I know I was. Their shape and weird legs freaked me out. So too the Crane Fly a.k.a the Daddy Long Legs. All gangly and buzzy flying around.

Maybe you did (and still do) what I did then. I gave them a big whack and flattened them solid. Once they were dead they could do me no harm. Of course now I’m older and wiser I know they wouldn’t have done me any harm anyway. My mind believed otherwise. It got scared, created a narrative (you might die) and so I lashed out in fear.

I killed what I was scared of. That’s what us humans are very good at in life. We try to kill (or do kill) what we are scared of now and in history.

On a stormy night near Hartlepool in the north of England during the Napoleonic Wars, a French ship floundered off the coast with all hands. Apart from one. The ship’s mascot – a monkey. Locals had never ever seen a monkey before, nor a Frenchman either. The chattering of the monkey they took for French and their mind began to work overtime in terror.

They decided then and there on the beach to hang the monkey as a spy.

That’s the story in local folklore but it’s the story of human minds in general.

Most fears are unfounded. They are constructed on some incorrect fiction and blown out of proportion. Individually it can cause us to overreact, but collectively in can form mass hysteria.

The early 1800’s saw the wider development and usage of trains in Britain. Previously travel and transport of goods was through horses and canals. The advent of trains appeared hyper fast and caused many to worry if the human body was capable of withstanding the speeds they would go (barely 30mph in those days).

Irish Writer, Dionysius Lardner, wrote in 1830, ‘Rail travel at high speed is not possible because passengers, unable to breathe, would die of asphyxia’. Not to be outdone authors Edwin Fuller Torrey and Judy Miller wrote in ‘The Rise of Mental Illness from 1750 to the Present’, that trains were thought to ‘injure the brain’.

These above beliefs took root in the psyche of many travellers. The rolling and clanking of the train cars over the rails sent many people off them. The newspapers were often reporting individual cases of “railway madness” in the 1870’s. One Scottish aristocrat reportedly stripped naked and began leaning out of the window ranting in a crazed state.

The mind had been disturbed by something it had become scared of….that just wasn’t true. But, that’s how fears work, right?

The historical stories above typify what is still about in today’s world. Namely, that we kill what we don’t understand, or through gossip, or from our own plain anxieties.

That may always remain so. There is, though, the more personal killing we all have participated in over the years. Killing our best.

How many great ideas have you had that you have ‘killed’ in your mind? Ones for a business or a lifestyle change for yourself that you ‘got rid of’? This is due to your deep inner fear that you will end up disappointed, losing, or most of all, embarrassed as it and you fail.
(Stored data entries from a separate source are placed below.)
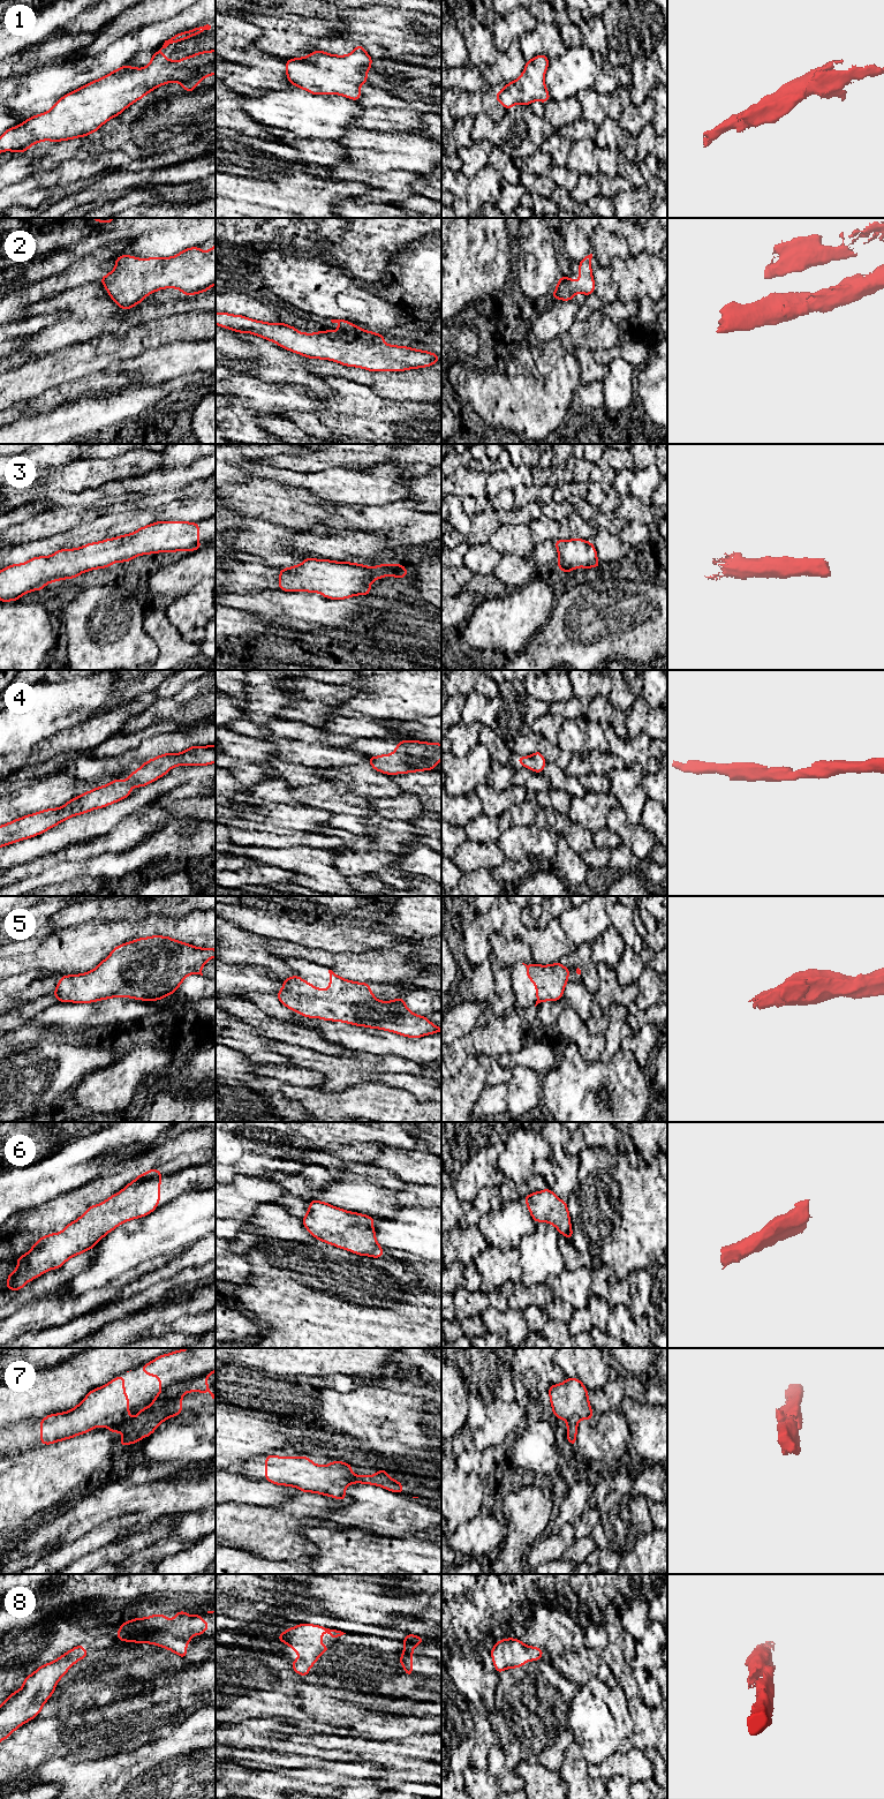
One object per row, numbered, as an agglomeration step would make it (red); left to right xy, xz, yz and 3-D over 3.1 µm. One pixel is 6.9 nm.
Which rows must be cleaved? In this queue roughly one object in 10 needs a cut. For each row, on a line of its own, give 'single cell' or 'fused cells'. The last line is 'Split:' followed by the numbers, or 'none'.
1: single cell
2: single cell
3: single cell
4: single cell
5: single cell
6: single cell
7: single cell
8: single cell
Split: none

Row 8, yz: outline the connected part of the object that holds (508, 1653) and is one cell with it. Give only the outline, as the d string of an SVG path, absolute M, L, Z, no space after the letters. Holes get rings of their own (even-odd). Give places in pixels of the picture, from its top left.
M505 1638L494 1643L491 1649L491 1657L494 1669L499 1674L506 1669L524 1666L524 1662L541 1659L544 1651L537 1647L526 1646L516 1638Z

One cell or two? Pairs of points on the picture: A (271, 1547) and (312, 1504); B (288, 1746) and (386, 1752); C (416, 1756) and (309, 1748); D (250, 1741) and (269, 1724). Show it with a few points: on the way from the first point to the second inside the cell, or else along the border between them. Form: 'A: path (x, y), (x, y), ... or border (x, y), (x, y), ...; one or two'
A: path (277, 1535), (301, 1511); one
B: path (312, 1746), (362, 1749); one
C: path (390, 1754), (353, 1748), (335, 1748); one
D: path (252, 1737), (264, 1726); one

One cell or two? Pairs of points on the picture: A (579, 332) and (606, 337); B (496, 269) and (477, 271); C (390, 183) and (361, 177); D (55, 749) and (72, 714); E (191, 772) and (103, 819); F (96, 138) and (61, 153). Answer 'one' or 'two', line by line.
A: one
B: one
C: one
D: two
E: two
F: one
So, rather than letting it ever see the real light of day, you kill it in your head first. Often before any other human on the face of the Earth ever knew about it. I think we all have done that at some time or other.

It’s lunacy now to look back and believe a monkey could be a spy or train’s could stop us breathing. And that’s the call of this post – look back at YOUR history and see what you have killed that never deserved to be. Something that fear made you want to get rid of rather than welcome it and see what it really could be.

It’s time to get that monkey off your back and yourself back on track by no longer killing what could open up your whole world forever.